Hat der Arbeitgeber auch in der Krise noch regelmäßig die Löhne gezahlt, scheidet eine Anfechtung in aller zumeist aus. In diesen Fällen liegt ein sogenanntes Bargeschäft (§ 142 InsO) vor, welches bis auf eine, für Arbeitnehmer wohl nur selten relevante Ausnahme unanfechtbar ist. Es kommt dann nicht darauf an, ob der Arbeitnehmer die Zahlungsunfähigkeit oder den Insolvenzantrag des Arbeitgebers kannte.
Anders verhält es sich, wenn der Arbeitgeber vor Eröffnung des Insolvenzverfahrens bereits in Verzug war und rückständigen Lohn vor oder nach Einreichung des Insolvenzantrages doch noch auszahlt. Ein Bargeschäft liegt in diesem Fall nicht vor.
Bei Zahlungen während der letzten drei Monate vor Stellung des Insolvenzantrages kommt es für die Anfechtung des Insolvenzverwalters nun darauf an, ob der Arbeitgeber bereits zahlungsunfähig war und ob der Arbeitnehmer die Zahlungsunfähigkeit kannte bzw. Kenntnis von Umständen hatte, die auf die Zahlungsunfähigkeit schließen ließen.
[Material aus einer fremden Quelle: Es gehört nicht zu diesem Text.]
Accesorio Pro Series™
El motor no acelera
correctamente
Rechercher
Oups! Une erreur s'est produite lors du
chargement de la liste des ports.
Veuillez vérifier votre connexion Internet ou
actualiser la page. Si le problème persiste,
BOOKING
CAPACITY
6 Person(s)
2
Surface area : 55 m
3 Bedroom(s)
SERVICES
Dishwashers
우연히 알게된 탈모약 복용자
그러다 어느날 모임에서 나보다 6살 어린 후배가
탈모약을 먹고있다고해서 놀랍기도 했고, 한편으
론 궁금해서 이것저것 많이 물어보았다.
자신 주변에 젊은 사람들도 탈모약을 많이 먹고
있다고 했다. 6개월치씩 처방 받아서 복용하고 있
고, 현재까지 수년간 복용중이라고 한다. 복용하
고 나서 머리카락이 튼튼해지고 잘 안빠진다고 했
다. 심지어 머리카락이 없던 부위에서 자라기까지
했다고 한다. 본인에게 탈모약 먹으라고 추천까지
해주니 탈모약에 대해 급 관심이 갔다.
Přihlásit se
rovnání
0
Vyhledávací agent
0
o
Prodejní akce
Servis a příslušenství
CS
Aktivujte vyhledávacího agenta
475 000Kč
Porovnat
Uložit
Häufig sind von Lohnrückständen weite Teile der Belegschaft betroffen. Auch wissen Arbeitnehmer zumeist, daß auch ihre Kollegen ihren Lohn nicht pünktlich erhalten haben. Der Bundesgerichtshof hatte sich nun in einem aktuellen Fall mit der Frage zu beschäftigen, ob dieses Wissen allein ausreicht, um auf die Zahlungsunfähigkeit des Arbeitgebers schließen zu können. Das Gericht hat die Frage mit Urteil vom 19. Februar 2009 (Az.: IX ZR 62/08) verneint:
Weiß ein Arbeitnehmer, dem der Arbeitgeber in der Krise noch Zahlungen auf rückständige Lohnforderungen erbringt, dass der Arbeitgeber außerdem noch anderen Arbeitnehmern Lohn schuldig ist, rechtfertigt allein diese Kenntnis nicht den Schluss auf die Zahlungsunfähigkeit oder Zahlungseinstellung des Arbeitgebers.
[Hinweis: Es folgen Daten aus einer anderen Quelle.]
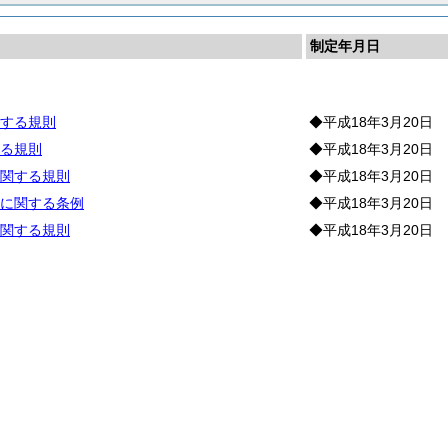
制定年月日
当
する規則
◆平成18年3月20日
る規則
◆平成18年3月20日
関する規則
◆平成18年3月20日
に関する条例
◆平成18年3月20日
関する規則
◆平成18年3月20日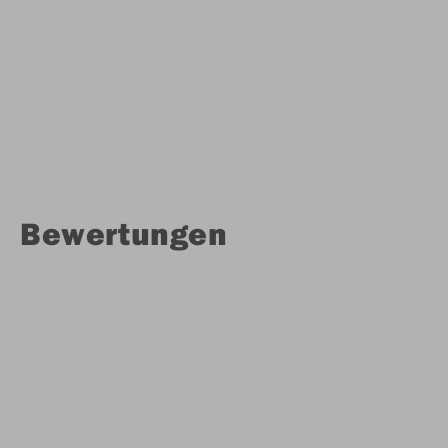
Bewertungen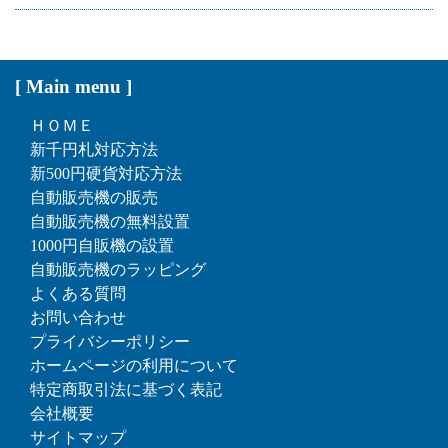
[ Main menu ]
ＨＯＭＥ
新千円札対応方法
新500円硬貨対応方法
自動販売機の販売
自動販売機の無料設置
1000円自販機の設置
自動販売機のラッピング
よくある質問
お問い合わせ
プライバシーポリシー
ホームページの利用について
特定商取引法に基づく表記
会社概要
サイトマップ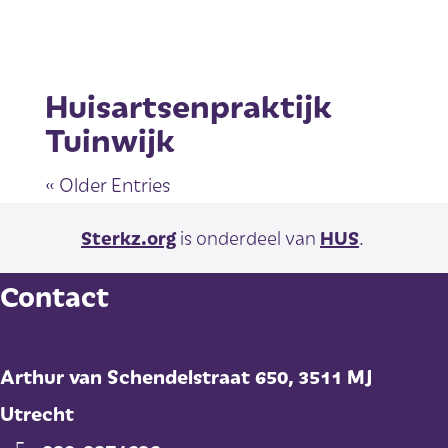
Huisartsenpraktijk
Tuinwijk
« Older Entries
Sterkz.org
is onderdeel van
HUS
.
Contact
Arthur van Schendelstraat 650,
3511 MJ
Utrecht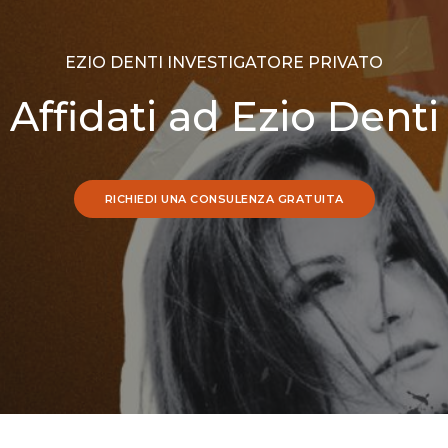
EZIO DENTI INVESTIGATORE PRIVATO
Affidati ad Ezio Denti
RICHIEDI UNA CONSULENZA GRATUITA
§ 130 InsO verlangt Kenntnisse von den konkreten Umständen, die eine eindeutige Einschätzung der Liquiditätslage des Unternehmens erlauben. Ein Arbeitnehmer hat jedoch, insbesondere wenn er weder in der Finanzbuchhaltung des Unternehmens eingesetzt ist noch Leitungsaufgaben im kaufmännischen Bereich wahrnimmt, in aller Regel keinen ausreichenden Überblick über die finanzielle Gesamtsituation des Arbeitgebers. Er kann allenfalls Schlußfolgerungen allgemeiner Art wie diejenige auf Zahlungsschwierigkeiten, Zahlungsstockungen oder eine Tendenz zum Vermögensverfall ziehen.
Von dem klagenden Insolvenzverwalter wurde noch die Frage aufgeworfen, ob ein durch Lohnrückstände bereits alarmierter Arbeitnehmer Erkundigungen zur finanziellen Situation des Unternehmens einholen müßte. Auch das lehnt der BGH aber ab:
Ist der Gläubiger ein Arbeitnehmer des Schuldners ohne Einblick in die Liquiditäts- oder Zahlungslage des Unternehmens, trifft ihn in der ihm bekannten Krise insoweit keine Erkundigungspflicht.
Zahlungen, die vor Stellung des Insolvenzantrags auf rückständige Löhne und Gehälter geleistet werden, sind im Ergebnis nur in Ausnahmefällen (Leitungsposition, Einblick in Finanzbuchhaltung) anfechtbar.
Kritischer sind hingegen Zahlungen, die erst nach Stellung des Insolvenzantrages erfolgten. Hier reicht es bereits aus, daß der Arbeitnehmer, etwa durch eine Mitteilung des Arbeitgebers, von diesem Antrag wußte.